RECORDED DATA:
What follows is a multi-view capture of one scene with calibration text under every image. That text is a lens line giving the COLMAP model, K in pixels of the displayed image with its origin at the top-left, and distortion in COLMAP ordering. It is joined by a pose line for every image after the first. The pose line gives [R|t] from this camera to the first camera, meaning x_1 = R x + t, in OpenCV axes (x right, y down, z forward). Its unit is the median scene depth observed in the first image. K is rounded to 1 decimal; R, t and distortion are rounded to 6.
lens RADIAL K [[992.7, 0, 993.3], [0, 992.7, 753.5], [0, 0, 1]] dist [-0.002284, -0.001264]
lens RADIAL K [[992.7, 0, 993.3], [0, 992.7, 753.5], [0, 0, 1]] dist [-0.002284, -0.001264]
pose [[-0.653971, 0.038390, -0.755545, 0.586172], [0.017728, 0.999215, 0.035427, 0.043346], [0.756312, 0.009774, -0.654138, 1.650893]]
...
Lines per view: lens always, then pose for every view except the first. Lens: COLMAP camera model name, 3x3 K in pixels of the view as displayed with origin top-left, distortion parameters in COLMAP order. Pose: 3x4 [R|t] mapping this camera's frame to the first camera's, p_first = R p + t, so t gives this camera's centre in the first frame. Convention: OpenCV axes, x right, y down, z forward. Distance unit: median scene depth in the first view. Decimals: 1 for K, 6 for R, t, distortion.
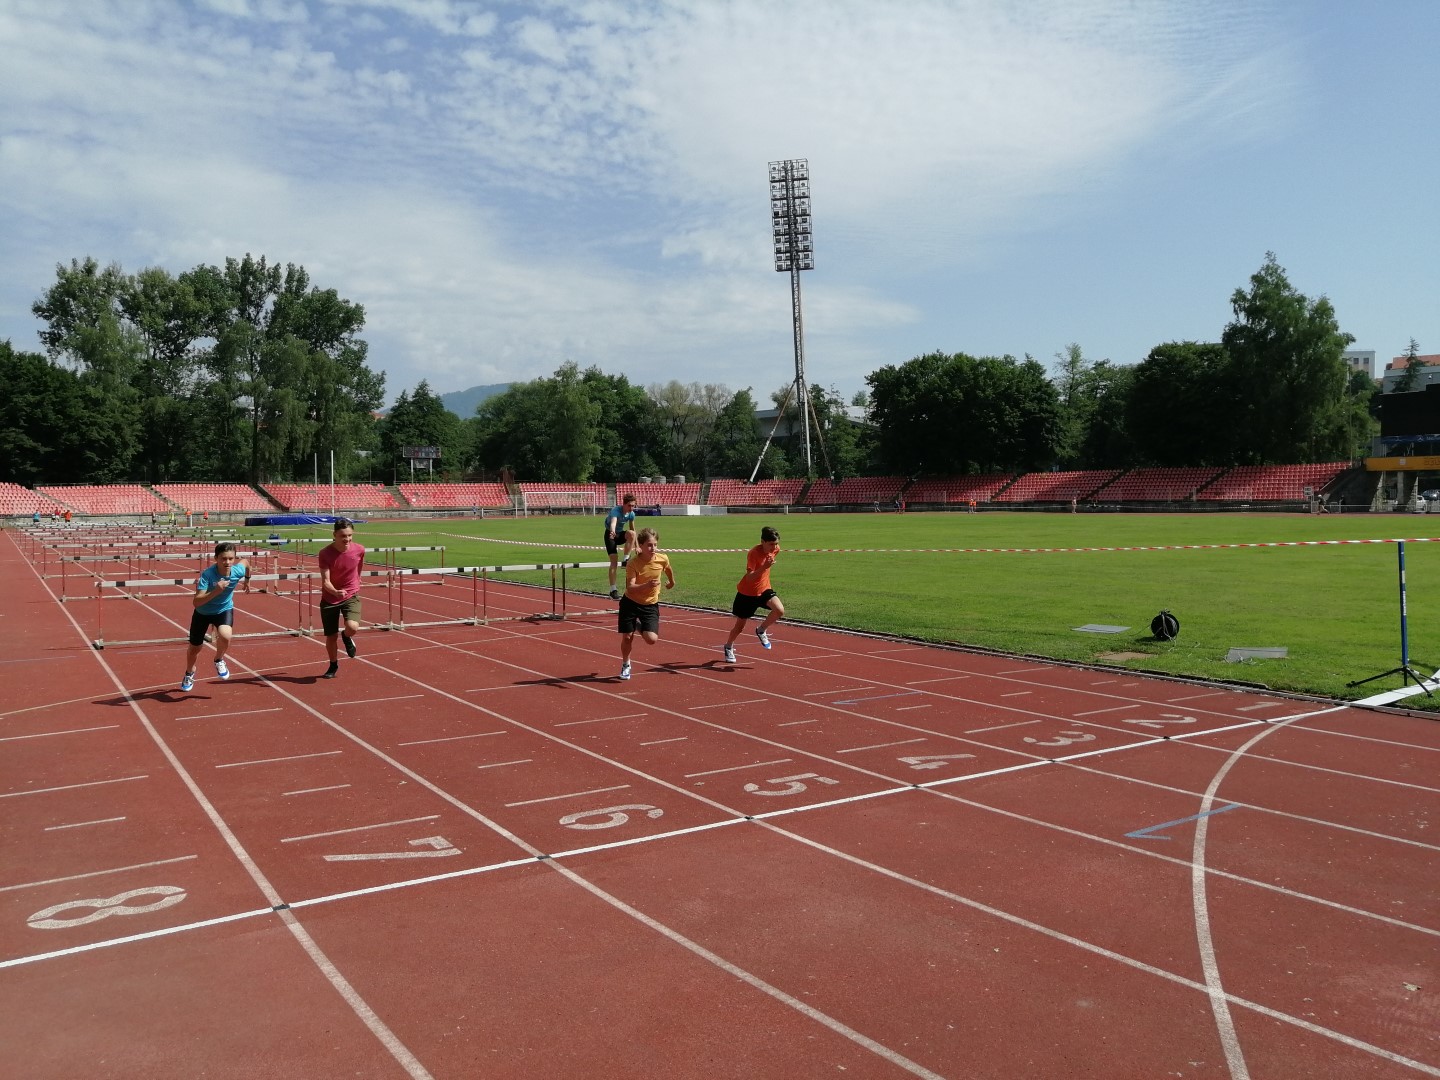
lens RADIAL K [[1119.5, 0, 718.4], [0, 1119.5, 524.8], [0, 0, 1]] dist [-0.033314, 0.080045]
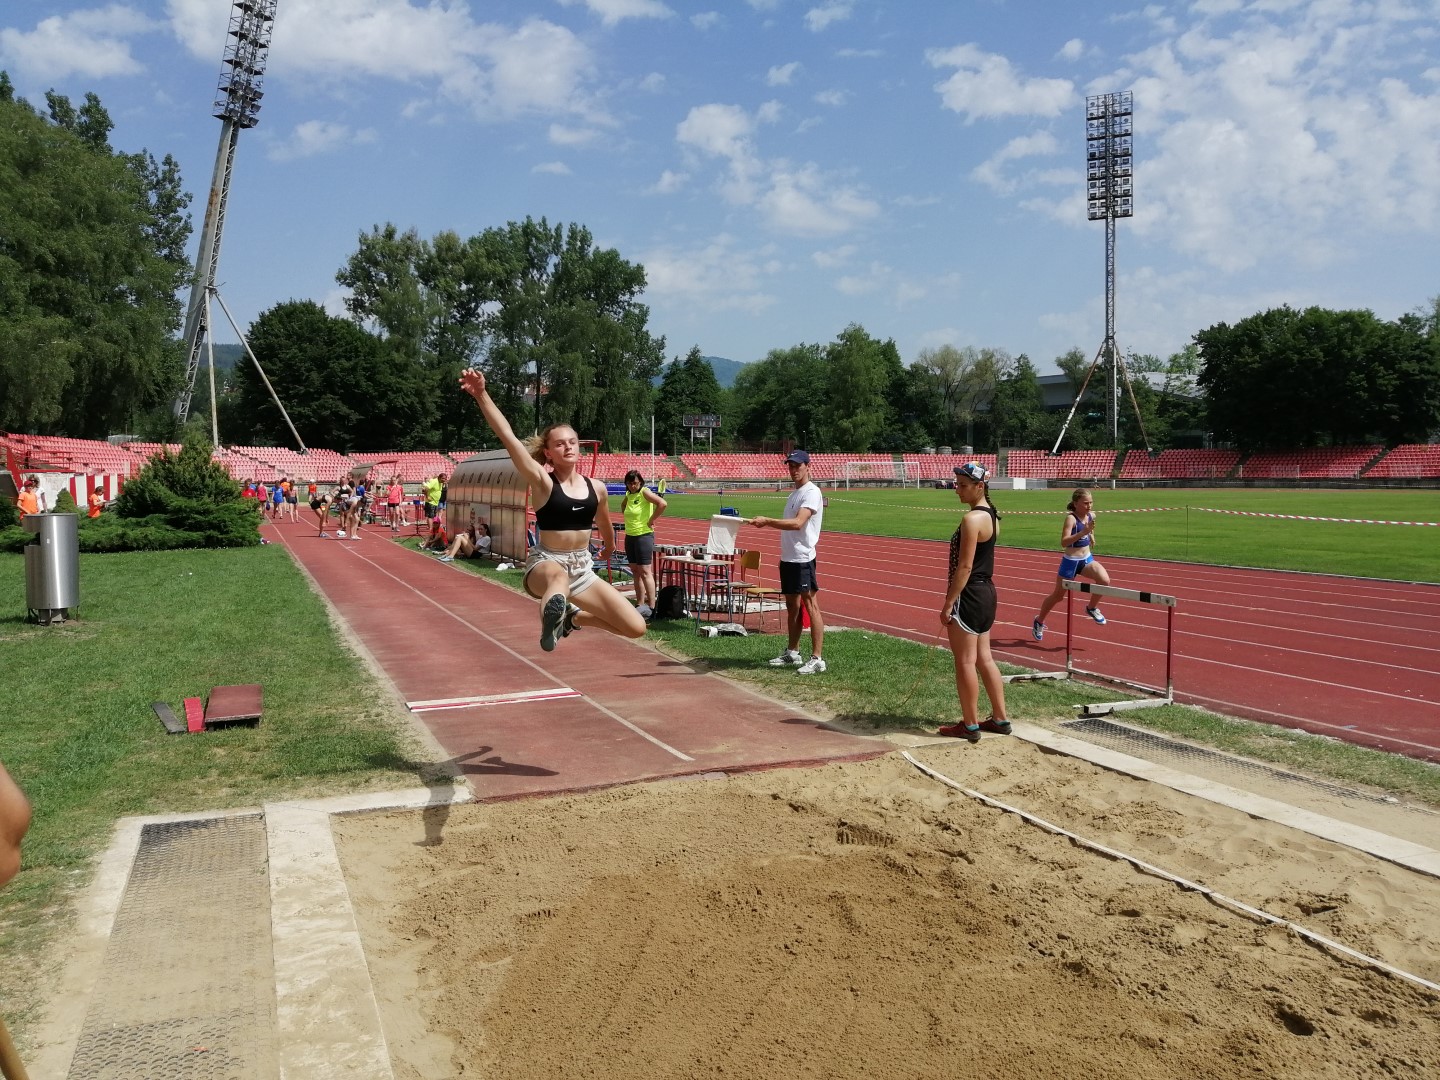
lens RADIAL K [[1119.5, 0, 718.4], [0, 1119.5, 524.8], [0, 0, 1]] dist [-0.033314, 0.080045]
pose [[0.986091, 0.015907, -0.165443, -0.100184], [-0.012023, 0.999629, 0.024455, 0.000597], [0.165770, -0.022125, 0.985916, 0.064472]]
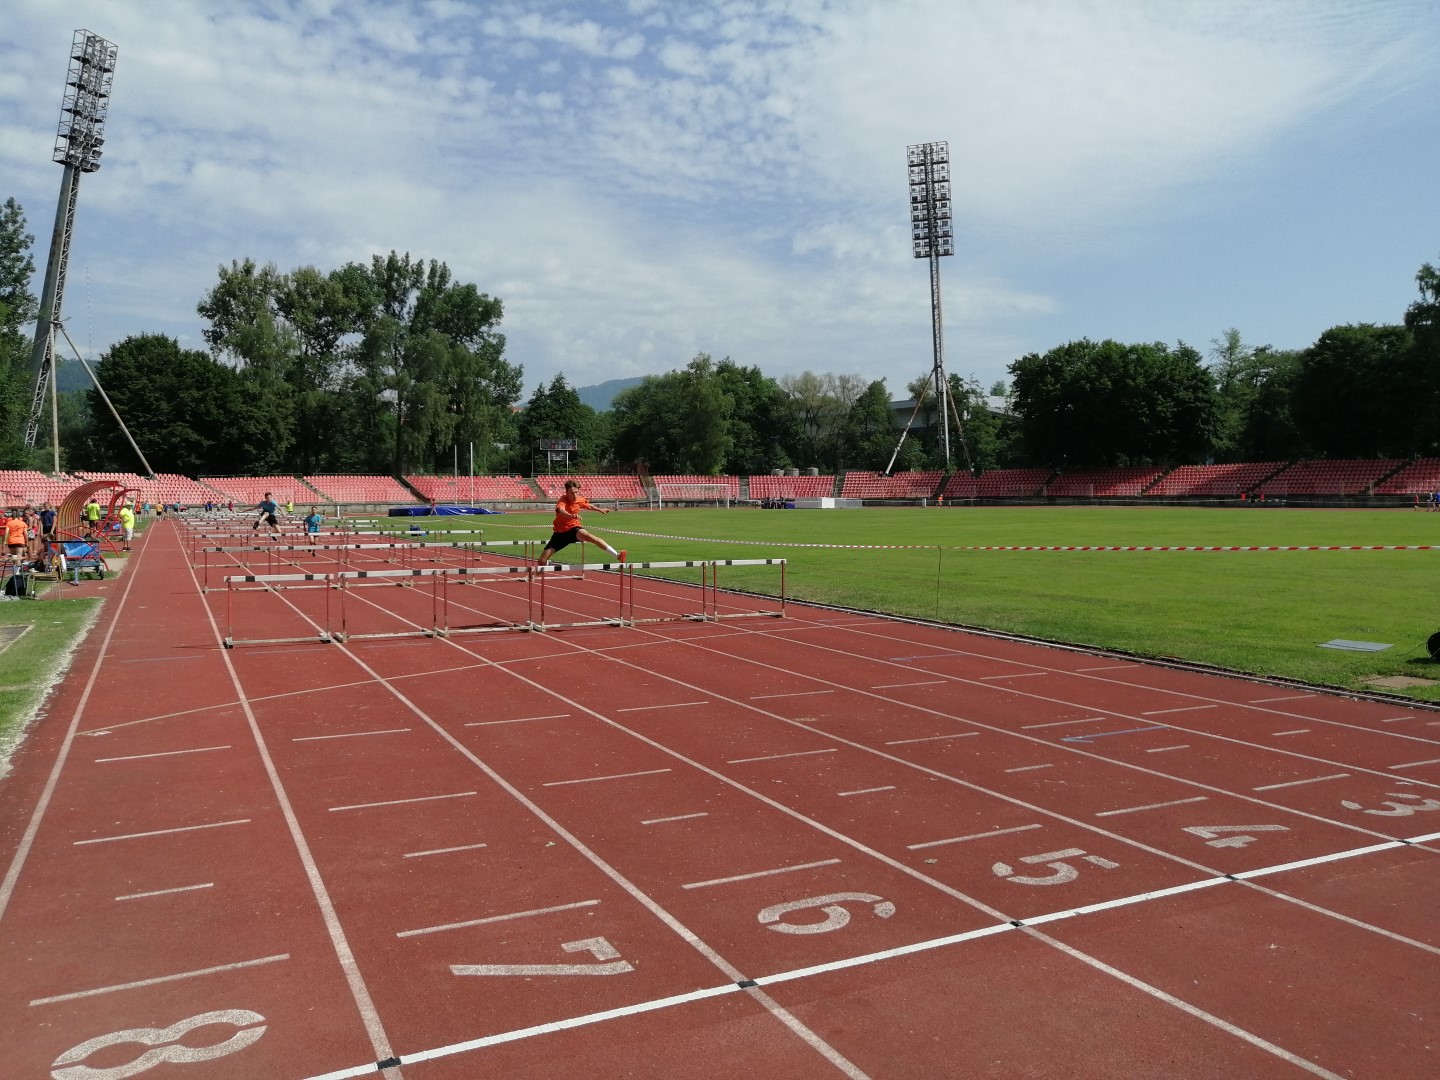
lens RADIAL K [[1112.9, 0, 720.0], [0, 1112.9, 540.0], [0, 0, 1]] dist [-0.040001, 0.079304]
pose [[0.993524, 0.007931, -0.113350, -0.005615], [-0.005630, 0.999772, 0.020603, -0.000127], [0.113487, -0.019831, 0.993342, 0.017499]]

WHAT YOU HAVE TO DO:
Update the lines from the line with "What follows is" to the line with "0.009774, -0.654138, 1.650893]]" by replacing "calibration text" with "calibration data", leaving everything else unchanged. Return only those lines.

EXERCISE RESPONSE:
What follows is a multi-view capture of one scene with calibration data under every image. That text is a lens line giving the COLMAP model, K in pixels of the displayed image with its origin at the top-left, and distortion in COLMAP ordering. It is joined by a pose line for every image after the first. The pose line gives [R|t] from this camera to the first camera, meaning x_1 = R x + t, in OpenCV axes (x right, y down, z forward). Its unit is the median scene depth observed in the first image. K is rounded to 1 decimal; R, t and distortion are rounded to 6.
lens RADIAL K [[992.7, 0, 993.3], [0, 992.7, 753.5], [0, 0, 1]] dist [-0.002284, -0.001264]
lens RADIAL K [[992.7, 0, 993.3], [0, 992.7, 753.5], [0, 0, 1]] dist [-0.002284, -0.001264]
pose [[-0.653971, 0.038390, -0.755545, 0.586172], [0.017728, 0.999215, 0.035427, 0.043346], [0.756312, 0.009774, -0.654138, 1.650893]]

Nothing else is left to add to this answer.